Texto dado
El evangelio nos invita a
vivir en este mundo sabiendo que no pertenecemos a él. Porque nuestra
ciudadanía es otra. Pertenecemos al pueblo de Dios. Y dentro de esta “nación”
que es la Iglesia hay diversidad de personas, colores, culturas. Nosotros somos
ciudadanos del Reino de Dios, y mientras peregrinamos en este mundo tenemos que
hacer el esfuerzo por encontrar su presencia entre nosotros. Aún en medio de un campo en el que abunda
cizaña Dios se hace presente.
Es muy importante para
nuestra fe y espiritualidad, tener una relación con el mundo que sea sana y
adulta. ¿Qué quiero decir con ello? Que en la creación entera, aún en medio de
las situaciones dolorosas y horrendas que podemos apreciar a causa del
ejercicio de la libertad del hombre, es necesario reconocer a Dios habitando y
preguntarnos ¿Qué quieres de mí Señor? ¿A dónde me llamas a colaborar contigo?
¿Cuál es la misión que tienes para mí?
Al reconocernos como hijos
de Dios, asumimos que su sueño y proyecto de salvación es también nuestro. El
que ama de verdad, ama también lo que al otro le hace feliz. La felicidad del
otro es signo de amor sincero. Cuando quieres el bien del otro te afanas por
colaborar y ayudar en aquello que le brinda felicidad.
En el evangelio de hoy
Jesús envía a sus discípulos a la misión. Misión que es suya. Misión que ha
recibido de su Padre. Misión a la que nos invita a unirnos. Misión que nos hace
uno con Jesús y con el Padre en el amor del Espíritu.

Instrucciones
**1)** Según la reflexión sobre el evangelio, ¿por qué vivimos en este mundo sabiendo que no pertenecemos a él? Responde en una a tres frases.
**2)** Prolonga la reflexión sobre el evangelio a partir de la frase que termina con «en el amor del Espíritu».
Las entradas provienen de otra fuente, ajena a este texto.

Entradas
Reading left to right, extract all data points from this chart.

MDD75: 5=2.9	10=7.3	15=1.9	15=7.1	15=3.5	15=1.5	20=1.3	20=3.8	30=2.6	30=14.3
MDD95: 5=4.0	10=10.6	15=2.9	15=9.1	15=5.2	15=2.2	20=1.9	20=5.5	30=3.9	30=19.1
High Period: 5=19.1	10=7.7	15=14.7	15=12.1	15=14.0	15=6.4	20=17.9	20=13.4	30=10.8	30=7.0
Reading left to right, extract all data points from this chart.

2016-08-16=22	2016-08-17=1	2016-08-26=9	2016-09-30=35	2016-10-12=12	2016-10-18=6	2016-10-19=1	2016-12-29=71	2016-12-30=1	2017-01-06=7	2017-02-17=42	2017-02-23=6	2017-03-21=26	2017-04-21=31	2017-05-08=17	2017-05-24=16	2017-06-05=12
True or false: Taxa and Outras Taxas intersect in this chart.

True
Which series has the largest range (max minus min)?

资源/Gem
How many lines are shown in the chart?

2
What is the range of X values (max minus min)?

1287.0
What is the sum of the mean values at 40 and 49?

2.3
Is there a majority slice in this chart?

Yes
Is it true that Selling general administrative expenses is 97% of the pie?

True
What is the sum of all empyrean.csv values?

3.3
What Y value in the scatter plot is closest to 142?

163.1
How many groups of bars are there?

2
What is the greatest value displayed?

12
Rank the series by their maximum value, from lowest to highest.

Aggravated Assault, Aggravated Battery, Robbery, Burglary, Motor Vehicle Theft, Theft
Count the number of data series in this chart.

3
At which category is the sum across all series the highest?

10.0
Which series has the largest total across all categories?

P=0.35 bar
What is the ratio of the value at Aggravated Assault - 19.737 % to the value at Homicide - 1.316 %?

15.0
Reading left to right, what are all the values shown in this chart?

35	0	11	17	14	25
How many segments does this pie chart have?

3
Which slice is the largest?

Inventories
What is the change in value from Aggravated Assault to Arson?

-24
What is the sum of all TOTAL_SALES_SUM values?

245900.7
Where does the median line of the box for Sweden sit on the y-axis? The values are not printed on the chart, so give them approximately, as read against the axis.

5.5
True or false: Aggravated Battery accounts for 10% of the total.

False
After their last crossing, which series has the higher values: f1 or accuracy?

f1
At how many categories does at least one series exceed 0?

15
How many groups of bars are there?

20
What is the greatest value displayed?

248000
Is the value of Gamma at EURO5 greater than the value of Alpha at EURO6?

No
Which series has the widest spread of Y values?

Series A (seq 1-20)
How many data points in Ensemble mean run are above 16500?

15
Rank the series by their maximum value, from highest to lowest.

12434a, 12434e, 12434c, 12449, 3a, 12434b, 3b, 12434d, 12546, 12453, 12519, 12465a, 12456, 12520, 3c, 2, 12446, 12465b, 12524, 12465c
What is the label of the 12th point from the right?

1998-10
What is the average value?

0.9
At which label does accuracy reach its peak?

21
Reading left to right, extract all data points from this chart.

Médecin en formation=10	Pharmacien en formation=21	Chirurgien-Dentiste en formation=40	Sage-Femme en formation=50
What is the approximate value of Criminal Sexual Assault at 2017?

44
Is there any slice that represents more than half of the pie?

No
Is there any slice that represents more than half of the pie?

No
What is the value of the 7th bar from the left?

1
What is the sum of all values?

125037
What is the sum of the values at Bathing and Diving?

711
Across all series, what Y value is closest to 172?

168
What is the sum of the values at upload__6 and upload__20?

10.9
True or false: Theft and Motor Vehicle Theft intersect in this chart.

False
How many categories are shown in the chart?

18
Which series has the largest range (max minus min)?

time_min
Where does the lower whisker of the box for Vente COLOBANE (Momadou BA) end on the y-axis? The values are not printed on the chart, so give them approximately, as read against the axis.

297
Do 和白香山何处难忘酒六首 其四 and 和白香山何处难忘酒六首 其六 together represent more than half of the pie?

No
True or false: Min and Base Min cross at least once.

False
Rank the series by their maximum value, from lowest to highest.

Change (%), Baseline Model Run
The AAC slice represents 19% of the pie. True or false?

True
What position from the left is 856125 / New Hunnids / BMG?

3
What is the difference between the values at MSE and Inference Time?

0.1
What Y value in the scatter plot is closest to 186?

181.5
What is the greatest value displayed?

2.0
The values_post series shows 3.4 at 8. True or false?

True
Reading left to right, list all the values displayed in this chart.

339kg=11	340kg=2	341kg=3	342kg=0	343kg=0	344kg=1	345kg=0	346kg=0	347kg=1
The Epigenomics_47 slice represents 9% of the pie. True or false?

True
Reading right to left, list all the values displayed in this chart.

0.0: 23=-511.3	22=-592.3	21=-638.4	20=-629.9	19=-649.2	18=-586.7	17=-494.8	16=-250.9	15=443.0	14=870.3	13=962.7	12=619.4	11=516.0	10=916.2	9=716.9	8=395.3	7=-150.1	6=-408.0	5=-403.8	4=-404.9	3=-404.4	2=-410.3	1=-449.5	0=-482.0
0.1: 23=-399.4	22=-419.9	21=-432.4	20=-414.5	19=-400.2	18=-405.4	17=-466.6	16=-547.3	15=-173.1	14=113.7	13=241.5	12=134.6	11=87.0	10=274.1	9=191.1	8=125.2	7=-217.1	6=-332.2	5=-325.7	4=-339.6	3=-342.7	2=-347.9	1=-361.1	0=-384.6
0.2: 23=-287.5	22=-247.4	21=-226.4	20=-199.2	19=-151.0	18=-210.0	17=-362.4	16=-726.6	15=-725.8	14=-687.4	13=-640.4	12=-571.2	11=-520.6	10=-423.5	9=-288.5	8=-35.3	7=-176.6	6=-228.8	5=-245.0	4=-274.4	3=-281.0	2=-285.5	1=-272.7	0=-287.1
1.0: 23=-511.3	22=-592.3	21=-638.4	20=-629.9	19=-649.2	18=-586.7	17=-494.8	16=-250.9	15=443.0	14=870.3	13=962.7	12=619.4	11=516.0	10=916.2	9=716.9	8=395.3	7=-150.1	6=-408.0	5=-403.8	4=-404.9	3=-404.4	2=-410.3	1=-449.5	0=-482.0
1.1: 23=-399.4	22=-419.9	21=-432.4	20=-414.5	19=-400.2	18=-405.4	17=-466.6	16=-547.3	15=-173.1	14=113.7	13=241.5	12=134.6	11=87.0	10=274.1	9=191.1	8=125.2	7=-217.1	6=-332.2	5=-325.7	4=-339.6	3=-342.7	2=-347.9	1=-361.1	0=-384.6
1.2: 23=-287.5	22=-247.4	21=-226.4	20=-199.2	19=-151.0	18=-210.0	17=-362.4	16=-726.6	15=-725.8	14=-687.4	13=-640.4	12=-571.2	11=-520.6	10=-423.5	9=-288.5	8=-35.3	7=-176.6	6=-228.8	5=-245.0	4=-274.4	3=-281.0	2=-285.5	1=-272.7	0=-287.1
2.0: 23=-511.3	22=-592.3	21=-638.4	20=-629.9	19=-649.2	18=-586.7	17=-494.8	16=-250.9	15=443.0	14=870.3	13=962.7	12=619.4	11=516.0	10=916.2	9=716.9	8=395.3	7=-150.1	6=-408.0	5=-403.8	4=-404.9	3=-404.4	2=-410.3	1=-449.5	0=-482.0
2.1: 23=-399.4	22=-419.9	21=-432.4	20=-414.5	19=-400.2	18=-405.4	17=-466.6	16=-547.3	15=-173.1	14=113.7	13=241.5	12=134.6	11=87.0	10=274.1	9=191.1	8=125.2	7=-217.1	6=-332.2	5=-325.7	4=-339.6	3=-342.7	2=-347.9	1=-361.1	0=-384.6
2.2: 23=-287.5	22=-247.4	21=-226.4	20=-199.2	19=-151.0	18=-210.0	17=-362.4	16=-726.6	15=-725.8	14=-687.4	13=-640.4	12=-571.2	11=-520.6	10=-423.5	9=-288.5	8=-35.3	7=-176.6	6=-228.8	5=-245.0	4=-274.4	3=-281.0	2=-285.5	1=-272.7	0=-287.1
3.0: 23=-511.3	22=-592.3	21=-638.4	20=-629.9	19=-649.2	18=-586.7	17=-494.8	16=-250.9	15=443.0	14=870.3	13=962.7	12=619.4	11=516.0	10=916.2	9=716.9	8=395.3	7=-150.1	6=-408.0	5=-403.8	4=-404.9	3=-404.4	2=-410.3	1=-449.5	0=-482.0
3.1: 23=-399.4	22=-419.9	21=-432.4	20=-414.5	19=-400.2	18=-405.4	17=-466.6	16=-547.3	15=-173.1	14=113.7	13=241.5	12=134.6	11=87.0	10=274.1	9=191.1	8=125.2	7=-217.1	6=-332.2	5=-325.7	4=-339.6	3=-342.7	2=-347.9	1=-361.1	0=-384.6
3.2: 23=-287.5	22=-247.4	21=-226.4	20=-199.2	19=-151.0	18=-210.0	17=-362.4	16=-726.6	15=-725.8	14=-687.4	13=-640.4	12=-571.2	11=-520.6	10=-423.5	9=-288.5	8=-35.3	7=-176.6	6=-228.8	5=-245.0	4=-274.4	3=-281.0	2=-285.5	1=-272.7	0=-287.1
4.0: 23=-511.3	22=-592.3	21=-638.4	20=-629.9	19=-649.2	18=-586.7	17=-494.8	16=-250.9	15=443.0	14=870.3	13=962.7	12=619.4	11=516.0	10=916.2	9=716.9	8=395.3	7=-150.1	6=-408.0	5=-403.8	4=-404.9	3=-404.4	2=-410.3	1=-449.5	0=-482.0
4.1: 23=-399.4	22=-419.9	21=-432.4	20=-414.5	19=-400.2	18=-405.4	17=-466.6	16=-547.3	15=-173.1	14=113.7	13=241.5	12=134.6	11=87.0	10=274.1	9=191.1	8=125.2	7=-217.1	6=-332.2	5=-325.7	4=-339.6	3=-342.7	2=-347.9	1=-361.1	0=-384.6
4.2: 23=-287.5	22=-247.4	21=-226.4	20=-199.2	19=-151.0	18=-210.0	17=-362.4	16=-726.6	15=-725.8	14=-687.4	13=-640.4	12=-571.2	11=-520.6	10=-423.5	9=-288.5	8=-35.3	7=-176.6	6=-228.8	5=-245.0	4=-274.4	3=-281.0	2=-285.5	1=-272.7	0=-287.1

Respuestas
**1)** Porque nuestra ciudadanía es otra: pertenecemos al pueblo de Dios y somos ciudadanos del Reino de Dios.

**2)**
El encargo que hace Jesús a
sus discípulos, no es otra cosa que la misión que ha recibido de su Padre; «expulsar demonios y curar de sus
enfermedades». Este encargo no es otra cosa que recordar al mundo el deseo
enorme de Dios por restablecer la amistad con nosotros y de sanar nuestras
heridas.
Como ya te habrás dado
cuenta, el hombre y la mujer de hoy necesitan sentir la bondad y el amor de
Dios incondicional. Cuando oímos decir que vivimos en una sociedad de consumo
no es equivocada la apreciación. Pero creo que ello es una consecuencia.
La causa de la sociedad de
consumo no es sólo el afán por tener y poseer, por aparentar o acumular. No se
reduce sólo a la avaricia y al ansia de tener cada vez más. No, la causa es el
enorme vacío que siente el hombre de hoy. Vacío que quiere llenar con algo. Siente la necesidad profunda de ser
amado por lo que es. Desea sentirse aceptado más allá de sus fragilidades,
incoherencias y pecados.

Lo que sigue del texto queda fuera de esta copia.